It is possible to bypass Play Integrity on most devices (even at the "strong" level) using a sewing needle.
Specifically, you poke the data lines of the memory bus to induce bitflips, much like I described in https://www.da.vidbuchanan.co.uk/blog/dram-emfi.html
This is trickier if your device has the DRAM mounted directly on top of the CPU, but still possible - you'll need to do some BGA rework to get a wire soldered to one of the DQ lines.
Once you get a physical memory read/write primitive, you can start patching the kernel. Play Integrity does not detect this, since it only attests the state of the kernel at boot. I chose to patch out the permission checks related to ptrace, allowing me to inject frida-gadget into running apps, and to inject shellcode into pid 1.
The initial exploit is pretty unreliable, and usually takes a few reboots to hit. But once it lands, the device is pwned until the next reboot - like a "tethered jailbreak".

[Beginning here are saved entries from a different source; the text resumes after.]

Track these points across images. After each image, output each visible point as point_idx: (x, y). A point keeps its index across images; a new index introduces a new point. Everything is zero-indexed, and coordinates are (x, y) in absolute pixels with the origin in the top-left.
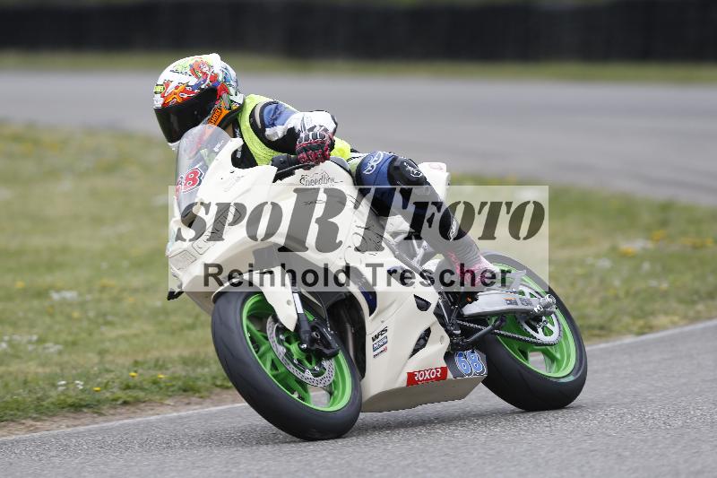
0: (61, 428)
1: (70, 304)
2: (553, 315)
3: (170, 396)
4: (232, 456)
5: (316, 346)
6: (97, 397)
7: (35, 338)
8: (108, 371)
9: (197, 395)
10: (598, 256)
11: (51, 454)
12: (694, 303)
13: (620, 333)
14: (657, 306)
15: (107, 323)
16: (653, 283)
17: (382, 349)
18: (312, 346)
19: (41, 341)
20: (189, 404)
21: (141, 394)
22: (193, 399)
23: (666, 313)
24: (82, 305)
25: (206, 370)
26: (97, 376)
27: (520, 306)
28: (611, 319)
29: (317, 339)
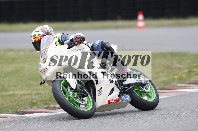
2: (148, 84)
5: (82, 93)
17: (100, 94)
18: (80, 93)
27: (139, 82)
29: (82, 91)
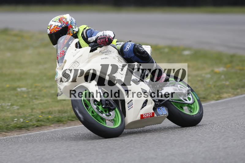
0: (15, 135)
1: (24, 92)
2: (190, 94)
3: (53, 124)
4: (70, 144)
5: (108, 106)
6: (27, 124)
7: (10, 104)
8: (32, 115)
9: (63, 123)
10: (206, 74)
11: (9, 144)
12: (237, 89)
13: (211, 100)
14: (224, 90)
15: (36, 99)
16: (224, 82)
17: (131, 107)
18: (106, 106)
19: (12, 105)
20: (59, 126)
21: (43, 123)
22: (61, 124)
23: (227, 93)
24: (28, 93)
25: (66, 114)
26: (28, 117)
28: (208, 95)
29: (108, 104)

I tested this on a Samsung A06 because it was the cheapest device supporting Play Integrity I could get my hands on, but there's no fundamental reason it shouldn't work on any other device, including flagships. Some mitigations would require a different exploit strategy (e.g. memory encryption), but the fundamental flaw is still there.
Much like DRM, the point is that we shouldn't have to fight this BS in the first place.